Rewrite the lines from the one holding "Document page, 1654x1241 pixels." through the one holding "picture [335, 78, 1374, 1193]", inclusive, putting "copy out" in place of "transcribe" and leaving everything else as it is.

#### Rows ####

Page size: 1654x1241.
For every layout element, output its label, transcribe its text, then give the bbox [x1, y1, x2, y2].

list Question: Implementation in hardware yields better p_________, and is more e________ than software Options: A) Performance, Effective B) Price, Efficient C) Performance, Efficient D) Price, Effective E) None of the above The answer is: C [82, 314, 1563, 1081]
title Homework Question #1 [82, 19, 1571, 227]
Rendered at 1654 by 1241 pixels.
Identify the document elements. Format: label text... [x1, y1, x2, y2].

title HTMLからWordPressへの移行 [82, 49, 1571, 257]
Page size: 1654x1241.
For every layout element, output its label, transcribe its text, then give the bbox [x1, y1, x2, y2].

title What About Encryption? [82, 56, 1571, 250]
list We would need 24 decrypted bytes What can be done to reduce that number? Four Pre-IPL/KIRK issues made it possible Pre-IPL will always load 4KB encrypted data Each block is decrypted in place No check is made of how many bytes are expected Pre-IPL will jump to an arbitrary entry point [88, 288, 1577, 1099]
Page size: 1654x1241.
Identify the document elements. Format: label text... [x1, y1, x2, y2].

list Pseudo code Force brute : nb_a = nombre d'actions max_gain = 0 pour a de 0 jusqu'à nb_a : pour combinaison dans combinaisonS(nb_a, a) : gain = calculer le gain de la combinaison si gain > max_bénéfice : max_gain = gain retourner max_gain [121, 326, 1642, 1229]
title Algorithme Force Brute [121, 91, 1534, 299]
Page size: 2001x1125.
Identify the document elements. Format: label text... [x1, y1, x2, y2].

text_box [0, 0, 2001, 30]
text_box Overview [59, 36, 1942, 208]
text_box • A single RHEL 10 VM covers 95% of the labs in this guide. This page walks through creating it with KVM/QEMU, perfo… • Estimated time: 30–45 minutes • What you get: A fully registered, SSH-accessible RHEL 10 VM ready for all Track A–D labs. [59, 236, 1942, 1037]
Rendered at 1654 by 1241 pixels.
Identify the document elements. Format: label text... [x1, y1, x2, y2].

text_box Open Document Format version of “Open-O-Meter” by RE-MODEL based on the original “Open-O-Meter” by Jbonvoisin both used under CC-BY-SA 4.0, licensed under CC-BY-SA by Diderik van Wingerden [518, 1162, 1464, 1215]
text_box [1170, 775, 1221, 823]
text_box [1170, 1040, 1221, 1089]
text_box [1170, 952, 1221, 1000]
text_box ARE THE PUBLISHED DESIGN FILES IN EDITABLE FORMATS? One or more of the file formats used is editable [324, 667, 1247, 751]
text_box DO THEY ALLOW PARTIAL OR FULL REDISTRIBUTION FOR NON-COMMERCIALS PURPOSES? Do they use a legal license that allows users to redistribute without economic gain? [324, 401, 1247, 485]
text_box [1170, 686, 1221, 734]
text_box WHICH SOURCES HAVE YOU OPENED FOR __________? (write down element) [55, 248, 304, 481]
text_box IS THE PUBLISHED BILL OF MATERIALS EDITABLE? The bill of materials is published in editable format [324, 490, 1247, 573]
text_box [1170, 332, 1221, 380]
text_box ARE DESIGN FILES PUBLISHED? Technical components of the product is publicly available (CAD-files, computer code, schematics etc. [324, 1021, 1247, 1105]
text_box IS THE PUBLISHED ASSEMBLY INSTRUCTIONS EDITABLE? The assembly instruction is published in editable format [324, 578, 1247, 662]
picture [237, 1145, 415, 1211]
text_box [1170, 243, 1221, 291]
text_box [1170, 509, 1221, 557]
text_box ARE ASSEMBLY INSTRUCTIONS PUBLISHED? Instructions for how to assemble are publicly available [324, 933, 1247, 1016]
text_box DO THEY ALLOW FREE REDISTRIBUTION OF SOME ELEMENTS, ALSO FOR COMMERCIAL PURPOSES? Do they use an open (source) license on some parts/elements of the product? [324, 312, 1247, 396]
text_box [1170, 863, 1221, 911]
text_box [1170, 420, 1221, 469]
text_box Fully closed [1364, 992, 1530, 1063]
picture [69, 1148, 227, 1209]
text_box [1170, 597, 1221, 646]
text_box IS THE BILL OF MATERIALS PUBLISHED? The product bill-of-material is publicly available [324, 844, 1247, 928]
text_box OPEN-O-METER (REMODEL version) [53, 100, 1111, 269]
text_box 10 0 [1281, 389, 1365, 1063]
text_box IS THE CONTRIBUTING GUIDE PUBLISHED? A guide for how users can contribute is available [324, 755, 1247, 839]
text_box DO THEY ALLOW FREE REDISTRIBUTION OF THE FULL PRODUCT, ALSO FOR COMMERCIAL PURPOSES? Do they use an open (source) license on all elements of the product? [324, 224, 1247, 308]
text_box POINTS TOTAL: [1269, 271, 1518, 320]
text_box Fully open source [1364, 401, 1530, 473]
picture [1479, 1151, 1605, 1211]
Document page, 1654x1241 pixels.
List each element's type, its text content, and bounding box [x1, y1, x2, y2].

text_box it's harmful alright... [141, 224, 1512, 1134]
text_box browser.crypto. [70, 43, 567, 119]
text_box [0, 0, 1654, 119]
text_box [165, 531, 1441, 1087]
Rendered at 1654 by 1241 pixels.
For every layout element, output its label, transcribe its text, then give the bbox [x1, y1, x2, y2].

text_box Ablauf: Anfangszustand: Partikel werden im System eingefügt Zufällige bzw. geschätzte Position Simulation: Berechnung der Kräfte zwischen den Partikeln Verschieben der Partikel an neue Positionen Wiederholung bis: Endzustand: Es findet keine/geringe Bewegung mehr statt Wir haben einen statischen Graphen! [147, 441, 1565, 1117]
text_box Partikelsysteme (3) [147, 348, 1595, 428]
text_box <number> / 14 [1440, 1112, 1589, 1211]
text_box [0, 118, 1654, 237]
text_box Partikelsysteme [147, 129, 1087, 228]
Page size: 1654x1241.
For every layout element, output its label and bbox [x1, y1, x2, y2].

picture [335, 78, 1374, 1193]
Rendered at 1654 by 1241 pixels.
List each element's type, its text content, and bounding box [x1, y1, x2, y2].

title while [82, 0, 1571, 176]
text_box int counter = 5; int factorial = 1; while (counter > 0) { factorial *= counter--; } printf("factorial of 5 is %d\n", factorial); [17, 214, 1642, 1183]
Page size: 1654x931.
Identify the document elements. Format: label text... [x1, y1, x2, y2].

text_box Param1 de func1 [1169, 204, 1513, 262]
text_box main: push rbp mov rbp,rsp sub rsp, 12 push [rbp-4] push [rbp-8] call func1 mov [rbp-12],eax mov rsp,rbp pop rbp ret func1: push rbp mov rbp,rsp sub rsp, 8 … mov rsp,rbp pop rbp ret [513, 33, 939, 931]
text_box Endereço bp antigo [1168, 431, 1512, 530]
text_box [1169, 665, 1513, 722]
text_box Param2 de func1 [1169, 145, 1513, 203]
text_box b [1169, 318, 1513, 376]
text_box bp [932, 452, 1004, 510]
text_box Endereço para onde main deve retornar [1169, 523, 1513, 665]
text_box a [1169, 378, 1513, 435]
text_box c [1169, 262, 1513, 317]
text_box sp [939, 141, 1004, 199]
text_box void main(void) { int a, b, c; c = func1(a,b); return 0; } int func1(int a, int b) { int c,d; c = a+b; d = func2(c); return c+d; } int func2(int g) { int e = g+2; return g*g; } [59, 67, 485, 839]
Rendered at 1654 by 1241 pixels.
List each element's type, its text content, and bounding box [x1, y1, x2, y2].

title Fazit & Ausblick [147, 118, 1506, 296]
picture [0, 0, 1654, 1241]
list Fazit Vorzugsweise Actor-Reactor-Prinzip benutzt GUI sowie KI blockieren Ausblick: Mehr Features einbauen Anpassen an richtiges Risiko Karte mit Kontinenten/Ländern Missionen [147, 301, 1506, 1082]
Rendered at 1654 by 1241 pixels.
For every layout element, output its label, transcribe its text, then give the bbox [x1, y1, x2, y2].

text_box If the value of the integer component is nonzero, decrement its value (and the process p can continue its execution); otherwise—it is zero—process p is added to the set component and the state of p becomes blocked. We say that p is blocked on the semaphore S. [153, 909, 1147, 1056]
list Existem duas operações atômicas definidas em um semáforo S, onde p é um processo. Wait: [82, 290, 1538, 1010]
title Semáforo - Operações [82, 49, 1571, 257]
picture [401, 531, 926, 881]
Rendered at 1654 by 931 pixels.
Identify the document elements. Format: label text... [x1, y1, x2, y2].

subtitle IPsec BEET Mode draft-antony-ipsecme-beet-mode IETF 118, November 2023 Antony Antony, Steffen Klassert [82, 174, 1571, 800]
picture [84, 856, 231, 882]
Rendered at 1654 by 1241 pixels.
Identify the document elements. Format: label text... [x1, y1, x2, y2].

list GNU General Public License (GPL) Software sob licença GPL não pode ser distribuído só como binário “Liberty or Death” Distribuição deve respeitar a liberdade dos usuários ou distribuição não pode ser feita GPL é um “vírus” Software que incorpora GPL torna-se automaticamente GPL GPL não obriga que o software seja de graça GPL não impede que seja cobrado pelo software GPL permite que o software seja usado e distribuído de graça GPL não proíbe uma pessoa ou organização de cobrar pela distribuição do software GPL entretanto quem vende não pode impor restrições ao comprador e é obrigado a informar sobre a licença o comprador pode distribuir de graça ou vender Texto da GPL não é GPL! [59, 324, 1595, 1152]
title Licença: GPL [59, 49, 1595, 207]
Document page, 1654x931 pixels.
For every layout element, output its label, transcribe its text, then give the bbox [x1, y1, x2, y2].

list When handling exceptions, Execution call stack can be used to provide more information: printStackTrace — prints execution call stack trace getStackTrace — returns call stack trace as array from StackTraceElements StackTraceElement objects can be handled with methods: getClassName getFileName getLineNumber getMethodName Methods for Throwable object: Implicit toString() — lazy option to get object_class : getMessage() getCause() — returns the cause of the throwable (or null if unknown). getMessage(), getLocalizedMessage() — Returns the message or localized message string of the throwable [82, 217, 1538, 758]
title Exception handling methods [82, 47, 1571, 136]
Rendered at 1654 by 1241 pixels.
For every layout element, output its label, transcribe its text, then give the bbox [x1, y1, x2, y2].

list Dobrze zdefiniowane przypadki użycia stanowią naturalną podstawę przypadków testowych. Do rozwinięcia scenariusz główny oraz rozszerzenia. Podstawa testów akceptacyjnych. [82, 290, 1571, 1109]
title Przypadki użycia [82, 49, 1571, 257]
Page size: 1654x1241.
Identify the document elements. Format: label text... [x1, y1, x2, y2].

####

Exercise answer »
Document page, 1654x1241 pixels.
List each element's type, its text content, and bounding box [x1, y1, x2, y2].

text_box it's harmful alright... [141, 224, 1512, 1134]
text_box browser.crypto. [70, 43, 567, 119]
text_box [0, 0, 1654, 119]
text_box [165, 531, 1441, 1087]
Rendered at 1654 by 1241 pixels.
For every layout element, output its label, copy out its text, then give the bbox [x1, y1, x2, y2].

text_box Ablauf: Anfangszustand: Partikel werden im System eingefügt Zufällige bzw. geschätzte Position Simulation: Berechnung der Kräfte zwischen den Partikeln Verschieben der Partikel an neue Positionen Wiederholung bis: Endzustand: Es findet keine/geringe Bewegung mehr statt Wir haben einen statischen Graphen! [147, 441, 1565, 1117]
text_box Partikelsysteme (3) [147, 348, 1595, 428]
text_box <number> / 14 [1440, 1112, 1589, 1211]
text_box [0, 118, 1654, 237]
text_box Partikelsysteme [147, 129, 1087, 228]
Page size: 1654x1241.
For every layout element, output its label and bbox [x1, y1, x2, y2].

picture [335, 78, 1374, 1193]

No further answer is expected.